Наступила тишина. Мила лежит на диване, я пью вермут и думаю о сегодняшнем дне. Через некоторое время дыхание Милы становится ровным, она спит. Стараясь не создавать шума, встаю с дивана, кладу ей под голову подушку и укрываю маленьким пледом.
2
Милы уже не было дома, когда я проснулся. Мы оба сходимся во мнении, что с восьми утра до двенадцати дня – оптимальное время для работы, и я уверен, что она сейчас трудится над новым проектом. Как всегда, она ушла не попрощавшись. Мы никогда не прощаемся.
Я сижу в баре «Мёд» за моим любимым столиком у окна, из которого открывается вид на оживленный проспект. Когда я вижу динамику дороги, наблюдаю за вечно спешащими автомобилями, то почему-то чувствую себя спокойно, оттого что мне никуда сейчас не нужно бежать. Я уже на работе, чашка кофе и планшет с файлами – мои главные инструменты.
«Мёд» – это бар моего друга Давида. Он профессиональный пасечник, или, как он просит себя называть, «пчелиный король». О пчелах Давид знает все. Мне кажется, даже пчелы не знают о себе столько, сколько знает о них Давид. Бар для него скорее увлечение, нежели бизнес, а настоящий источник заработка – это семьсот ульев.

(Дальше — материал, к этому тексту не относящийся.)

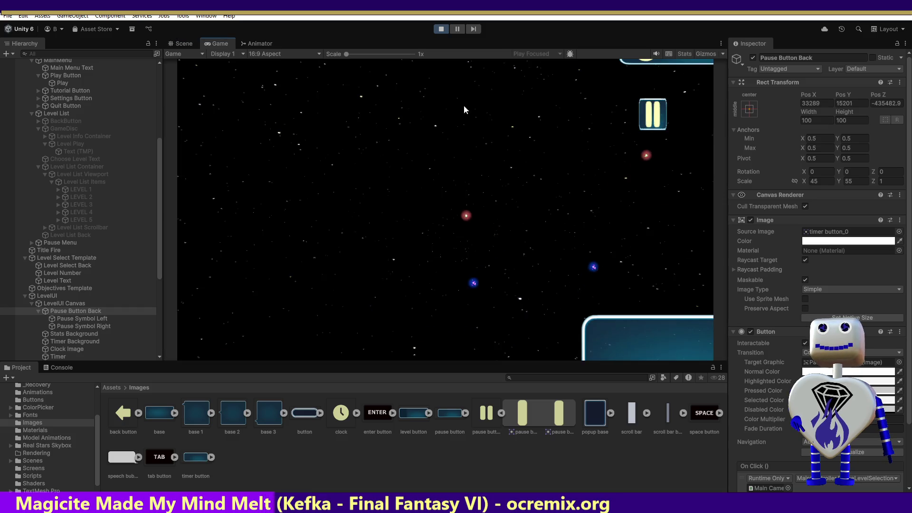
pyautogui.click(649, 114)
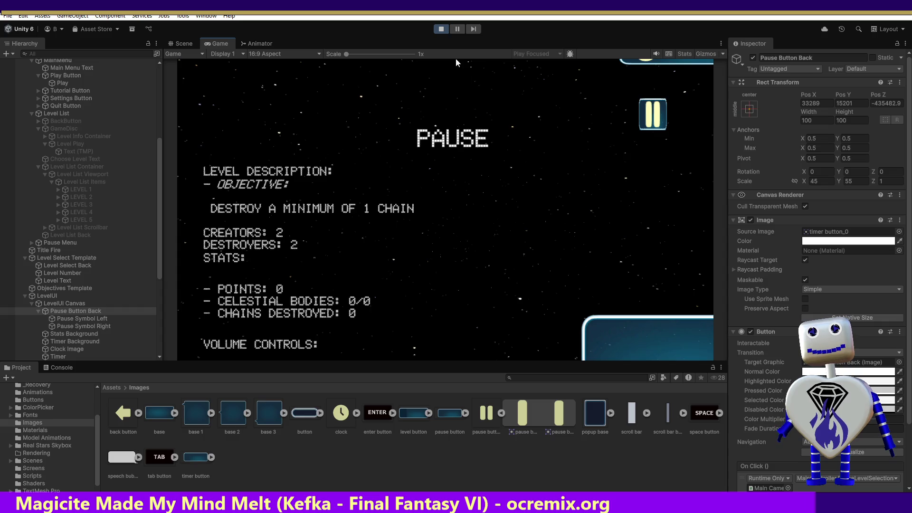
pyautogui.click(440, 30)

Здесь для меня действует пожизненная скидка на все, но заказываю я только кофе, за исключением тех дней, когда мы с Давидом устраиваем коньячные посиделки. Это бывает довольно часто, и в свое оправдание скажу, что несколько раз пытался заплатить за выпивку, но ничего не вышло. Давид пригрозил, что если я хотя бы раз заплачу за что-то в его заведении, то он скажет охране, чтобы меня больше не впускали. «Ты – бедный писака, хоть и живешь в хоромах, а я – пчелиный король. Для меня большая радость, что ты приходишь сюда. Жизнь – штука непредсказуемая: может, завтра пчелы изменят мне с другим пасечником и улетят, тогда я стану банкротом и буду жить в твоей прихожей,» – сказал он однажды.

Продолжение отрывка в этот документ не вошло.